We are not able to read parquet data stored in S3 Compatible Storage.
We are able to read any other file format (csv, excel, …) stored on OVH openstack Swift storage.
We are using OVH Openstack swift with S3 Compatitlity mode enabled.

Here are the steps to reproduce the issue :

  1. In Dremio UI, add a new Data Lake source, then choose Amazon S3

  2. Provide AWS Access & Secret , then switch to Advanced tab enable Compatibility mode + add extra property under Connection Properties (name:“fs.s3a.endpoint”, value: “s3.bhs.cloud.ovh.net”) and save:

  3. Try setting format & reading a simple CSV file located under the S3 compatible Data lake source - Result Should Work

  4. Try Setting the format for your parquet file - Should work

  5. After Saving the parquet format, try reading the parquet file formatted: This is where the following error will be printed:

I downloaded the Dremio Source code from Git, and tried to get more logs. the following log file provide more details.
dremio-error-read-parquet-s3.zip (3.6 KB)

@asakmedops

Can you try to disable async and try?

Thanks @balaji.ramaswamy it works.

I think this is the solution to all S3 Compatible related issues on the forum.

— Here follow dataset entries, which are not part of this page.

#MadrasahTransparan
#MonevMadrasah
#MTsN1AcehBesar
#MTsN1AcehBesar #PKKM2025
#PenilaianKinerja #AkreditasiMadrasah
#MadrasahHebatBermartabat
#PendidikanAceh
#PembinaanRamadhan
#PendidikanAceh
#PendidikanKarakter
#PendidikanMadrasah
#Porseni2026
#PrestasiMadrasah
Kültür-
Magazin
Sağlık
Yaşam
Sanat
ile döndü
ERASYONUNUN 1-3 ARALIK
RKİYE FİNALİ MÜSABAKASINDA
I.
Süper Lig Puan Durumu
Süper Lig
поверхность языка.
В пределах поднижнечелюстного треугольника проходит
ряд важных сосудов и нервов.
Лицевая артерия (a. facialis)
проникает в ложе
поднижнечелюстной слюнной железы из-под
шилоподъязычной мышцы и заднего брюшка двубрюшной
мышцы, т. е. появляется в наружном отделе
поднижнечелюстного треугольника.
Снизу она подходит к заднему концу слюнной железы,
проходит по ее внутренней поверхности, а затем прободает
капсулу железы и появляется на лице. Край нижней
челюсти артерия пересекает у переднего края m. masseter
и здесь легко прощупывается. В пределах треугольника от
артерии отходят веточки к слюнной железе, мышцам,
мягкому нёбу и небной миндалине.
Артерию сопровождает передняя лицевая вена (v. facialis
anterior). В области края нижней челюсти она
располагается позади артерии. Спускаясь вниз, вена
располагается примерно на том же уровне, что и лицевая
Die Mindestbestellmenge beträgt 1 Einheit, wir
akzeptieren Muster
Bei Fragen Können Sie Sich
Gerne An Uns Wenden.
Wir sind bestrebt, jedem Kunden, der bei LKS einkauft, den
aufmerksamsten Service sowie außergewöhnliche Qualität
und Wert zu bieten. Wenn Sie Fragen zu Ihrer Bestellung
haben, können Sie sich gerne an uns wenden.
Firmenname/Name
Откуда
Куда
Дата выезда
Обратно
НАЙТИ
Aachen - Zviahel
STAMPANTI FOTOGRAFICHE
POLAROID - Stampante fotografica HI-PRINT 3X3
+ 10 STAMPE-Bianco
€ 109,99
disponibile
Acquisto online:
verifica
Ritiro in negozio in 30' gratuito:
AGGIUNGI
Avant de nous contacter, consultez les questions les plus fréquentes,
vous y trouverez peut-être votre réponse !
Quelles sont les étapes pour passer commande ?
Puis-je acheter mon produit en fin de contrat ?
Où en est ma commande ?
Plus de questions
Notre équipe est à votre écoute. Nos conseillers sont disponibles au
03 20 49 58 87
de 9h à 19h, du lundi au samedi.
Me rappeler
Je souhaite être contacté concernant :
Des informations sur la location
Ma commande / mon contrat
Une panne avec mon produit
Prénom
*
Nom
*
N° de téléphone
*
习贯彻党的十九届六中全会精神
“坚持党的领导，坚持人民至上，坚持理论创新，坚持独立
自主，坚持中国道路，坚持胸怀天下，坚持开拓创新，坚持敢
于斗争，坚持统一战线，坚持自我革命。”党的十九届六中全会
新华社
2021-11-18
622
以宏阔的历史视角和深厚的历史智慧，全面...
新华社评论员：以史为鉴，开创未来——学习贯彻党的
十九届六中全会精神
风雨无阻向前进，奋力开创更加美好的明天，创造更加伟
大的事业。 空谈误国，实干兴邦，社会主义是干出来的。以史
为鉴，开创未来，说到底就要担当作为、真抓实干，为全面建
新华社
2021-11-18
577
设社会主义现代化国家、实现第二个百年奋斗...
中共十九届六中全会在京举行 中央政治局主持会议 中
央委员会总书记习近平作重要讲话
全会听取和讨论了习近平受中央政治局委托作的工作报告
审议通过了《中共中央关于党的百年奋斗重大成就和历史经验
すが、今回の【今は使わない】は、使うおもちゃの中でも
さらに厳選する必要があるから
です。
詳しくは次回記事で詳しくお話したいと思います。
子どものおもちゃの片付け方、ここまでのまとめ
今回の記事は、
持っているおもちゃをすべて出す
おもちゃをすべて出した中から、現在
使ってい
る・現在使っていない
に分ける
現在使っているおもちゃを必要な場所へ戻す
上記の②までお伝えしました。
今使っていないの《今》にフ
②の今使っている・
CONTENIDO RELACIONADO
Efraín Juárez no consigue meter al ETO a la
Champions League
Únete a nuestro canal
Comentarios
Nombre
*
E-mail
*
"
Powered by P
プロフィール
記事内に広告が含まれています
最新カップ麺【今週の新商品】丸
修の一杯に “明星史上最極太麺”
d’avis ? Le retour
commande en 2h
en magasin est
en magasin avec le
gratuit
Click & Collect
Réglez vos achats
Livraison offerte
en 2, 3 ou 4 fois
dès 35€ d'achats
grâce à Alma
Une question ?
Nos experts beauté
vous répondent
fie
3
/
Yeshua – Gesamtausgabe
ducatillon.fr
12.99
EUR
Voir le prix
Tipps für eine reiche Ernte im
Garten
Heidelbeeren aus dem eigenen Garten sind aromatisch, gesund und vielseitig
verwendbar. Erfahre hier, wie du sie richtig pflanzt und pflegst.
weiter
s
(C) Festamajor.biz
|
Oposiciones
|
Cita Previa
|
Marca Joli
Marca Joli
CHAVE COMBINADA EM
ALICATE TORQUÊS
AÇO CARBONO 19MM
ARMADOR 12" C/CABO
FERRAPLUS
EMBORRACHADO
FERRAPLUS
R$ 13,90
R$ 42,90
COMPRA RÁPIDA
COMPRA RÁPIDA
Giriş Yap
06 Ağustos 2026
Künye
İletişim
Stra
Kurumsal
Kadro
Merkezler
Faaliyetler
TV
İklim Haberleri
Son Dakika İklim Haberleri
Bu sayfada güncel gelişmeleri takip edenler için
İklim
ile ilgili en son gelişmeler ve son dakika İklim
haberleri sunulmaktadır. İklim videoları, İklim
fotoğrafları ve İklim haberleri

is there a config (xml) to disable async while adding S3 Compatible Obj as distributed storage(fs.s3a.endpoint kind of config) ?

@asakmedops

This is a source level property so afraid not

So the same issue on Distributed storage can’t be fixed at the moment . and that means ONLY AWS S3 & Azure storage can be used as Distributed Storage?

1 Like

@asakmedops To turn off async on reflections add below in dremio.conf on executors
debug.dist.async.enabled: false

Finally works. I tested with latest version 15.0.0

Its not usable in production as distributed store with async off. We had to rollback to Amazon S3. We were getting a lot of timeouts.